Excavating the Old North Church – Looking Ahead

In 2023, Christ Church in Boston—better known as the Old North Church—will celebrate its 300th anniversary. Last week, we revisited the Old North as it exists in the Abbott and Lowell Forensic Mysteries and our reasons for setting part of the story in its basement crypts. That excavation is strictly fictional, but a real excavation was recently completed in those same crypts.

In advance of planned celebrations around the tricentennial, an eleven million dollar campaign will fund major restorations around the church and within the crypts where brick is crumbling, and the locks and plaster that have sealed the tombs for centuries are disintegrating. In addition,  massive metal pipes run through the extremely damp basement walkways, part of an early twentieth century fire prevention system. I took the picture to the right during my first tour of the crypts in 2009. The bottommost pipe crossing the walkway is only four feet above the floor, forcing visitors to scramble underneath to continue their journey through the crypts.

To make the crypts more visitor friendly, the crypt floor will be dropped eighteen inches and the existing metal pipes will be moved. Additionally, a dehumidification system will be installed to make the crypts a drier, warmer environment. However, a sermon in the church’s records from the late 1800s indicated a body buried beneath the walkways surrounding the crypts. If human remains are found during the upcoming renovations, then all work would be halted until the remains could be carefully and respectfully removed. To avoid any work slowdowns, the Boston Archeology Program started a trail dig, specially looking for human remains.

They excavated four units, one in each of the four hallways of the main crypt. Each unit was approximately four feet square and was excavated down to a depth of two feet, as that is the extent of the future renovation. While no human remains were found, a selection of other artefacts were recovered: rat bones, a coffin handle, stoneware shards, burial shroud pins, and a brick and shale floor drain.
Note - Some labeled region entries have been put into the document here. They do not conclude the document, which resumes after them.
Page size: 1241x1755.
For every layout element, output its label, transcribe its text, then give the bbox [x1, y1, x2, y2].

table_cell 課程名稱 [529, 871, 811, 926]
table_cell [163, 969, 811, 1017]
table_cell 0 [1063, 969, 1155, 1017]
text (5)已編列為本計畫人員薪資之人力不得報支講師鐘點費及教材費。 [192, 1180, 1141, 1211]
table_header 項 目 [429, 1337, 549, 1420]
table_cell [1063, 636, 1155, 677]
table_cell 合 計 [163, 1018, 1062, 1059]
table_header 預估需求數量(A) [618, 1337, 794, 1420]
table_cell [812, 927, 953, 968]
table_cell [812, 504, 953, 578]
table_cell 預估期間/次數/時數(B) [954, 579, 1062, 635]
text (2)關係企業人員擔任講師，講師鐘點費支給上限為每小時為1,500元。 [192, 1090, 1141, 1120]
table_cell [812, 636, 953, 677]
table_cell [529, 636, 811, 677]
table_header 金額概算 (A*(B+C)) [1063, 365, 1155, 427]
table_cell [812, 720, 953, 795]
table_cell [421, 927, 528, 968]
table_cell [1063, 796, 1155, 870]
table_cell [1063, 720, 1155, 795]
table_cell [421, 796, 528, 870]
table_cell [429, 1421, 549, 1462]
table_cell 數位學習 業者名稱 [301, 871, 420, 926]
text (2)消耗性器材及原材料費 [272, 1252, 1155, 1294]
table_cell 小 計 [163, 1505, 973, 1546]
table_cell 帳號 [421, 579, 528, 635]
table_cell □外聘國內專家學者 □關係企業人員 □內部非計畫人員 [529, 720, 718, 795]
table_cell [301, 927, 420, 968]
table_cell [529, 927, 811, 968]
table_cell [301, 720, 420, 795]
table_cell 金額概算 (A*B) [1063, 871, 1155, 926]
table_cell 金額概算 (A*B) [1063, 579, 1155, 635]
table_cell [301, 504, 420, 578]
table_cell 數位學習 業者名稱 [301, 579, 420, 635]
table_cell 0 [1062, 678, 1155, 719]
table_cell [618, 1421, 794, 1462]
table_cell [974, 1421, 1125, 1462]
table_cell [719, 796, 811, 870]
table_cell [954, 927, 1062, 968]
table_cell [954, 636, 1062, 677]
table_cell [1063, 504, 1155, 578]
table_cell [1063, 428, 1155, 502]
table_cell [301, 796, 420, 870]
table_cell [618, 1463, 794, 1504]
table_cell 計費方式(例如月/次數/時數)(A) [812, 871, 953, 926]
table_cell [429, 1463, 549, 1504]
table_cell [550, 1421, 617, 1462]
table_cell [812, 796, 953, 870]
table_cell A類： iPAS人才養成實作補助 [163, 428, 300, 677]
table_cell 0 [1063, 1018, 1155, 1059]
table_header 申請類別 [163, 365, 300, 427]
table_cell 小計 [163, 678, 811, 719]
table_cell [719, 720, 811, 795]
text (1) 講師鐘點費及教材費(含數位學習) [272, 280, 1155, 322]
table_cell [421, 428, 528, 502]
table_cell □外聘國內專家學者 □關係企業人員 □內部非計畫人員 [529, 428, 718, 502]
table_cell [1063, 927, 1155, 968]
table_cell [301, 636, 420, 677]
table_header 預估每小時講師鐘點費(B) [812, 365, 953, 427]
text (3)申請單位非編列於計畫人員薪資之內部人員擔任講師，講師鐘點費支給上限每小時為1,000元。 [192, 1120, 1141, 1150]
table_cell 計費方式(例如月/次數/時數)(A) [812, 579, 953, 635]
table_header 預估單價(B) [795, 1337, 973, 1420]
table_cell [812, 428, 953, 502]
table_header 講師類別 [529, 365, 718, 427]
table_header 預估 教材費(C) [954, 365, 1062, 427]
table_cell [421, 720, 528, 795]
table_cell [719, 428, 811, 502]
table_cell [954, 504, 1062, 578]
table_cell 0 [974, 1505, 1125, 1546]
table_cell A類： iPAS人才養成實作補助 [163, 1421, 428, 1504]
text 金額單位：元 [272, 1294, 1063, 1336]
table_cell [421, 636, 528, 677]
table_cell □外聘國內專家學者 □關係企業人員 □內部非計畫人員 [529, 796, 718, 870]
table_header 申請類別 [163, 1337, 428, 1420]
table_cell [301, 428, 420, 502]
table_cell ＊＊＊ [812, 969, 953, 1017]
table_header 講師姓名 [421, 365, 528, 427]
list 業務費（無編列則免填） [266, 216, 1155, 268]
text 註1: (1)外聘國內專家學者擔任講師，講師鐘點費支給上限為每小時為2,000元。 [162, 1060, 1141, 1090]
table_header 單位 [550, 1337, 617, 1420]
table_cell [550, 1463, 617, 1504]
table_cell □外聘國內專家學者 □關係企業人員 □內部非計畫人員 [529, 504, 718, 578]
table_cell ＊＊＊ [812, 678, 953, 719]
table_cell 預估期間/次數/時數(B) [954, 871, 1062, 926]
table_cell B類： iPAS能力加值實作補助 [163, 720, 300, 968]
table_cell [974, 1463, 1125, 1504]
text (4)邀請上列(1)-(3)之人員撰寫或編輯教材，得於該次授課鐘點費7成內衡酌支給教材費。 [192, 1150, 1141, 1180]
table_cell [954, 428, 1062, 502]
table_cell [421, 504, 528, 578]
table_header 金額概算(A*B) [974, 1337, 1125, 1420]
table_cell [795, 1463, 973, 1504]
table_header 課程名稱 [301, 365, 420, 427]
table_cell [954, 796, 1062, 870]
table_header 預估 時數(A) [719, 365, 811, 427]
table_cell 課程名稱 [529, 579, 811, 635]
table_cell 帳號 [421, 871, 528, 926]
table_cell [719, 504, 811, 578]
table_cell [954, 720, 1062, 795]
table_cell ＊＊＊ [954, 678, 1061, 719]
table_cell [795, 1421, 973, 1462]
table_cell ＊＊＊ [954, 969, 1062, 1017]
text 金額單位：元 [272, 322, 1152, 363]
With this project complete, the crypt renovations can now move forward. After the renovations are complete, if you have a chance to see the Old North Church, I’d highly recommend visiting this wonderful piece of history for both the church proper (including the bell tower) and the crypts. And this might just be the excuse I need for tour #3. The other two tours were fantastic, but being able to see the crypts without the acrobatics of climbing around pipes would definitely be worth another visit!